Encontrei o grupo em uma praça, no centro de Chiang Mai. Éramos seis pessoas: Eve (a escritora e organizadora do encontro), seu amigo Jermel, uma viajante canadense chamada Christine, eu, e nossos professores de yoga, Laura e Matt. Juntos, fomos até a sede do retiro.

Chegar no espaço do Suan Sati foi como adentrar um portal. Ali fora eu já deixara elementos de 2019 que não fazia sentido eu carregar para 2020. A natureza presente tão viva lá dentro confirmou que era ali mesmo que eu deveria estar. Fui recepcionada por uma imensa aranha no banheiro logo que cheguei (poetisando agora parece até bonito, mas na hora eu saí correndo mesmo). Logo entendi que conviveria com elas nos dias seguintes, então comecei a dar-lhes nomes de pessoas conhecidas que respeito, mas com quem não tenho intimidade, just in case.

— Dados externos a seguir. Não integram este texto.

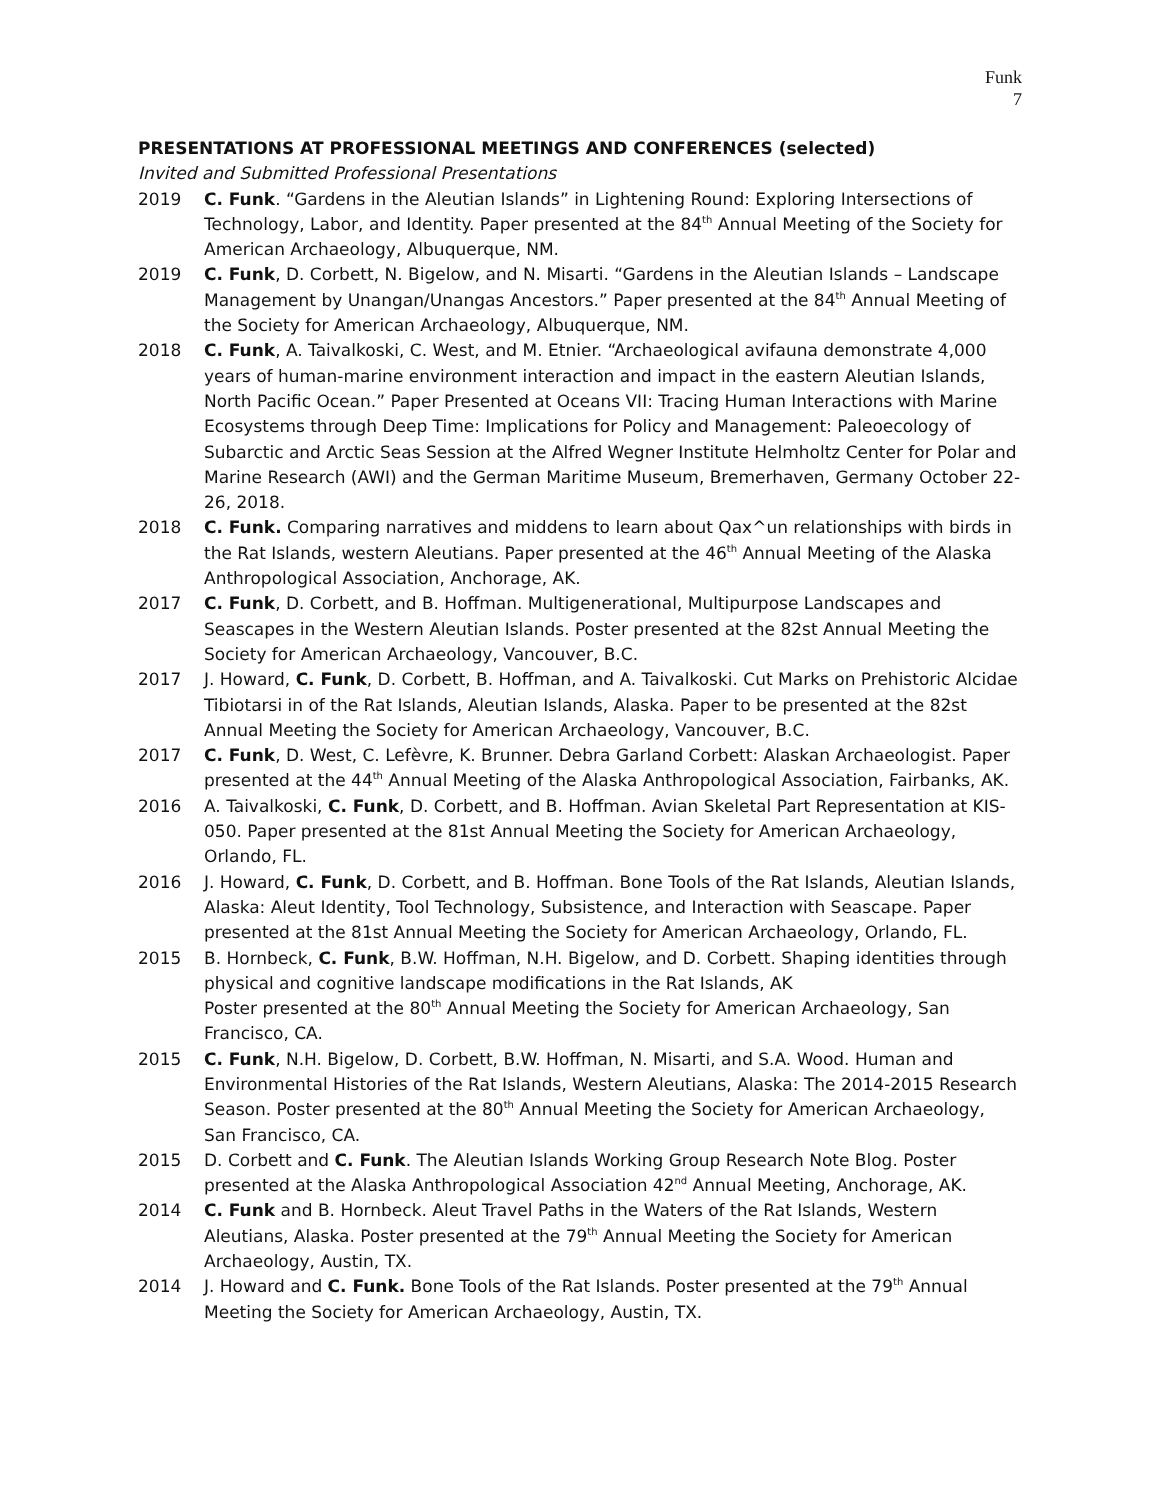Funk
7
PRESENTATIONS AT PROFESSIONAL MEETINGS AND CONFERENCES (selected)
Invited and Submitted Professional Presentations
2019 C. Funk. “Gardens in the Aleutian Islands” in Lightening Round: Exploring Intersections of Technology, Labor, and Identity. Paper presented at the 84<sup>th</sup> Annual Meeting of the Society for American Archaeology, Albuquerque, NM.
2019 C. Funk, D. Corbett, N. Bigelow, and N. Misarti. “Gardens in the Aleutian Islands – Landscape Management by Unangan/Unangas Ancestors.” Paper presented at the 84<sup>th</sup> Annual Meeting of the Society for American Archaeology, Albuquerque, NM.
2018 C. Funk, A. Taivalkoski, C. West, and M. Etnier. “Archaeological avifauna demonstrate 4,000 years of human-marine environment interaction and impact in the eastern Aleutian Islands, North Pacific Ocean.” Paper Presented at Oceans VII: Tracing Human Interactions with Marine Ecosystems through Deep Time: Implications for Policy and Management: Paleoecology of Subarctic and Arctic Seas Session at the Alfred Wegner Institute Helmholtz Center for Polar and Marine Research (AWI) and the German Maritime Museum, Bremerhaven, Germany October 22-26, 2018.
2018 C. Funk. Comparing narratives and middens to learn about Qax^un relationships with birds in the Rat Islands, western Aleutians. Paper presented at the 46<sup>th</sup> Annual Meeting of the Alaska Anthropological Association, Anchorage, AK.
2017 C. Funk, D. Corbett, and B. Hoffman. Multigenerational, Multipurpose Landscapes and Seascapes in the Western Aleutian Islands. Poster presented at the 82st Annual Meeting the Society for American Archaeology, Vancouver, B.C.
2017 J. Howard, C. Funk, D. Corbett, B. Hoffman, and A. Taivalkoski. Cut Marks on Prehistoric Alcidae Tibiotarsi in of the Rat Islands, Aleutian Islands, Alaska. Paper to be presented at the 82st Annual Meeting the Society for American Archaeology, Vancouver, B.C.
2017 C. Funk, D. West, C. Lefèvre, K. Brunner. Debra Garland Corbett: Alaskan Archaeologist. Paper presented at the 44<sup>th</sup> Annual Meeting of the Alaska Anthropological Association, Fairbanks, AK.
2016 A. Taivalkoski, C. Funk, D. Corbett, and B. Hoffman. Avian Skeletal Part Representation at KIS-050. Paper presented at the 81st Annual Meeting the Society for American Archaeology, Orlando, FL.
2016 J. Howard, C. Funk, D. Corbett, and B. Hoffman. Bone Tools of the Rat Islands, Aleutian Islands, Alaska: Aleut Identity, Tool Technology, Subsistence, and Interaction with Seascape. Paper presented at the 81st Annual Meeting the Society for American Archaeology, Orlando, FL.
2015 B. Hornbeck, C. Funk, B.W. Hoffman, N.H. Bigelow, and D. Corbett. Shaping identities through physical and cognitive landscape modifications in the Rat Islands, AK
Poster presented at the 80<sup>th</sup> Annual Meeting the Society for American Archaeology, San Francisco, CA.
2015 C. Funk, N.H. Bigelow, D. Corbett, B.W. Hoffman, N. Misarti, and S.A. Wood. Human and Environmental Histories of the Rat Islands, Western Aleutians, Alaska: The 2014-2015 Research Season. Poster presented at the 80<sup>th</sup> Annual Meeting the Society for American Archaeology, San Francisco, CA.
2015 D. Corbett and C. Funk. The Aleutian Islands Working Group Research Note Blog. Poster presented at the Alaska Anthropological Association 42<sup>nd</sup> Annual Meeting, Anchorage, AK.
2014 C. Funk and B. Hornbeck. Aleut Travel Paths in the Waters of the Rat Islands, Western Aleutians, Alaska. Poster presented at the 79<sup>th</sup> Annual Meeting the Society for American Archaeology, Austin, TX.
2014 J. Howard and C. Funk. Bone Tools of the Rat Islands. Poster presented at the 79<sup>th</sup> Annual Meeting the Society for American Archaeology, Austin, TX.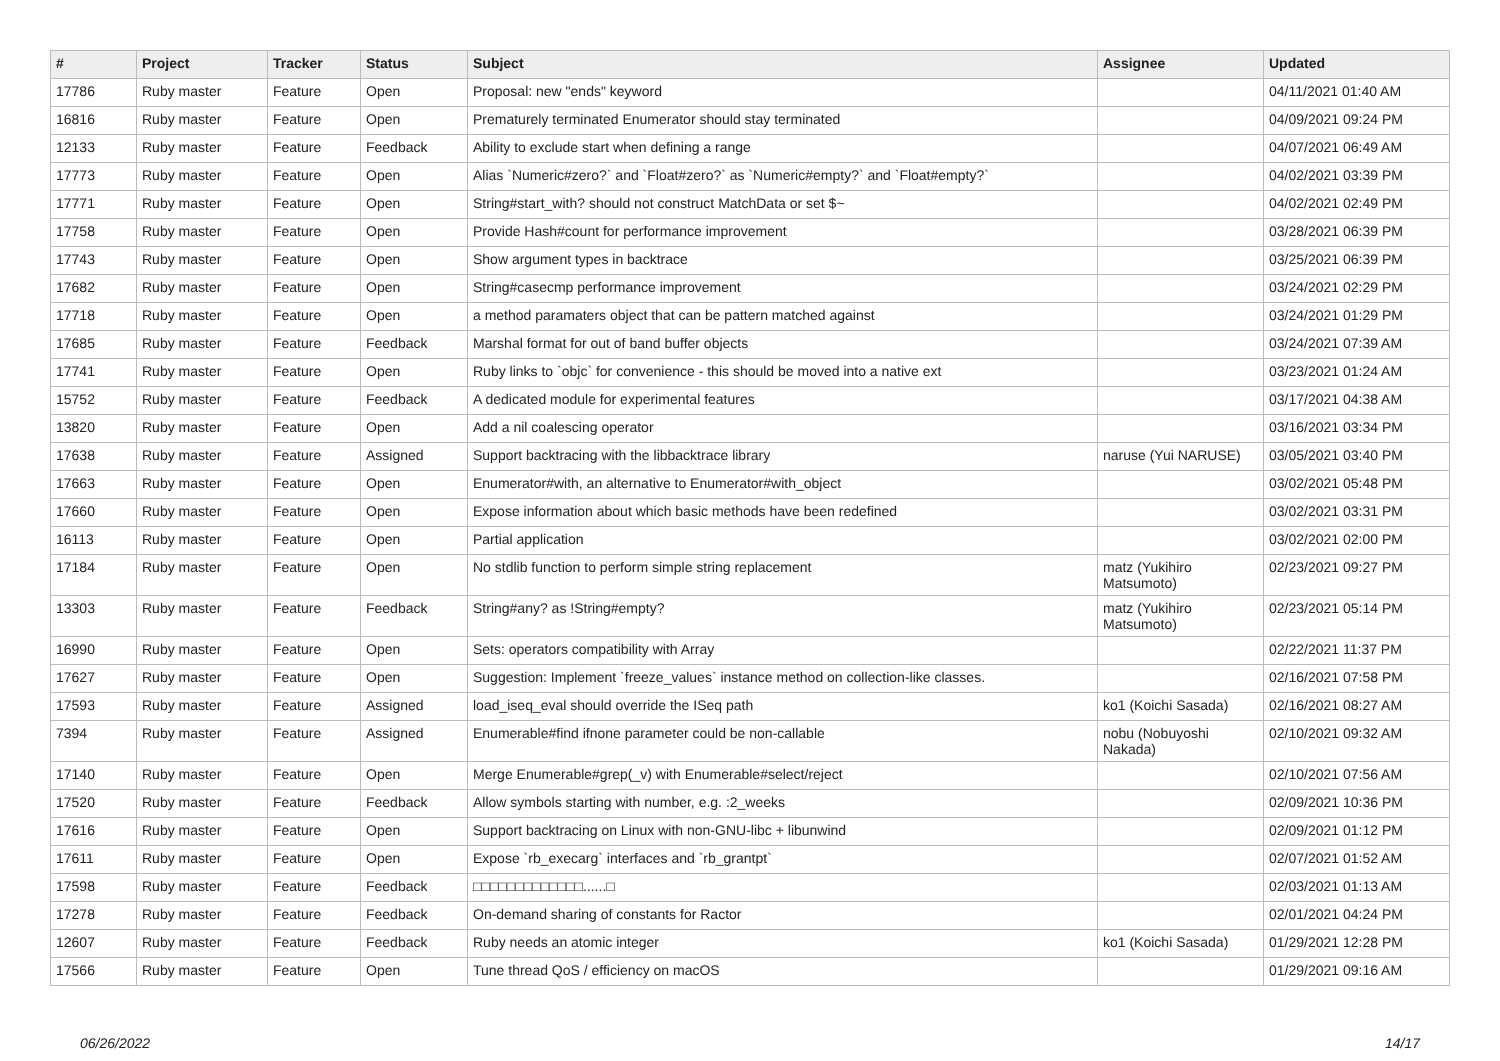| # | Project | Tracker | Status | Subject | Assignee | Updated |
| --- | --- | --- | --- | --- | --- | --- |
| 17786 | Ruby master | Feature | Open | Proposal: new "ends" keyword | | 04/11/2021 01:40 AM |
| 16816 | Ruby master | Feature | Open | Prematurely terminated Enumerator should stay terminated | | 04/09/2021 09:24 PM |
| 12133 | Ruby master | Feature | Feedback | Ability to exclude start when defining a range | | 04/07/2021 06:49 AM |
| 17773 | Ruby master | Feature | Open | Alias `Numeric#zero?` and `Float#zero?` as `Numeric#empty?` and `Float#empty?` | | 04/02/2021 03:39 PM |
| 17771 | Ruby master | Feature | Open | String#start_with? should not construct MatchData or set $~ | | 04/02/2021 02:49 PM |
| 17758 | Ruby master | Feature | Open | Provide Hash#count for performance improvement | | 03/28/2021 06:39 PM |
| 17743 | Ruby master | Feature | Open | Show argument types in backtrace | | 03/25/2021 06:39 PM |
| 17682 | Ruby master | Feature | Open | String#casecmp performance improvement | | 03/24/2021 02:29 PM |
| 17718 | Ruby master | Feature | Open | a method paramaters object that can be pattern matched against | | 03/24/2021 01:29 PM |
| 17685 | Ruby master | Feature | Feedback | Marshal format for out of band buffer objects | | 03/24/2021 07:39 AM |
| 17741 | Ruby master | Feature | Open | Ruby links to `objc` for convenience - this should be moved into a native ext | | 03/23/2021 01:24 AM |
| 15752 | Ruby master | Feature | Feedback | A dedicated module for experimental features | | 03/17/2021 04:38 AM |
| 13820 | Ruby master | Feature | Open | Add a nil coalescing operator | | 03/16/2021 03:34 PM |
| 17638 | Ruby master | Feature | Assigned | Support backtracing with the libbacktrace library | naruse (Yui NARUSE) | 03/05/2021 03:40 PM |
| 17663 | Ruby master | Feature | Open | Enumerator#with, an alternative to Enumerator#with_object | | 03/02/2021 05:48 PM |
| 17660 | Ruby master | Feature | Open | Expose information about which basic methods have been redefined | | 03/02/2021 03:31 PM |
| 16113 | Ruby master | Feature | Open | Partial application | | 03/02/2021 02:00 PM |
| 17184 | Ruby master | Feature | Open | No stdlib function to perform simple string replacement | matz (Yukihiro Matsumoto) | 02/23/2021 09:27 PM |
| 13303 | Ruby master | Feature | Feedback | String#any? as !String#empty? | matz (Yukihiro Matsumoto) | 02/23/2021 05:14 PM |
| 16990 | Ruby master | Feature | Open | Sets: operators compatibility with Array | | 02/22/2021 11:37 PM |
| 17627 | Ruby master | Feature | Open | Suggestion: Implement `freeze_values` instance method on collection-like classes. | | 02/16/2021 07:58 PM |
| 17593 | Ruby master | Feature | Assigned | load_iseq_eval should override the ISeq path | ko1 (Koichi Sasada) | 02/16/2021 08:27 AM |
| 7394 | Ruby master | Feature | Assigned | Enumerable#find ifnone parameter could be non-callable | nobu (Nobuyoshi Nakada) | 02/10/2021 09:32 AM |
| 17140 | Ruby master | Feature | Open | Merge Enumerable#grep(_v) with Enumerable#select/reject | | 02/10/2021 07:56 AM |
| 17520 | Ruby master | Feature | Feedback | Allow symbols starting with number, e.g. :2_weeks | | 02/09/2021 10:36 PM |
| 17616 | Ruby master | Feature | Open | Support backtracing on Linux with non-GNU-libc + libunwind | | 02/09/2021 01:12 PM |
| 17611 | Ruby master | Feature | Open | Expose `rb_execarg` interfaces and `rb_grantpt` | | 02/07/2021 01:52 AM |
| 17598 | Ruby master | Feature | Feedback | □□□□□□□□□□□□□......□ | | 02/03/2021 01:13 AM |
| 17278 | Ruby master | Feature | Feedback | On-demand sharing of constants for Ractor | | 02/01/2021 04:24 PM |
| 12607 | Ruby master | Feature | Feedback | Ruby needs an atomic integer | ko1 (Koichi Sasada) | 01/29/2021 12:28 PM |
| 17566 | Ruby master | Feature | Open | Tune thread QoS / efficiency on macOS | | 01/29/2021 09:16 AM |
06/26/2022 14/17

Refeições estavam incluídas no pacote, e uma família tailandesa estava lá para prepará-las para a gente, as melhores refeições tailandesas da minha vida por sinal. Vegana e preparada com tanto amor que era possível sentir enquanto comíamos. E foi assim que, logo no primeiro jantar, eu descobri que entrar o ano com uns quilos a menos já era a primeira meta frustrada para 2020.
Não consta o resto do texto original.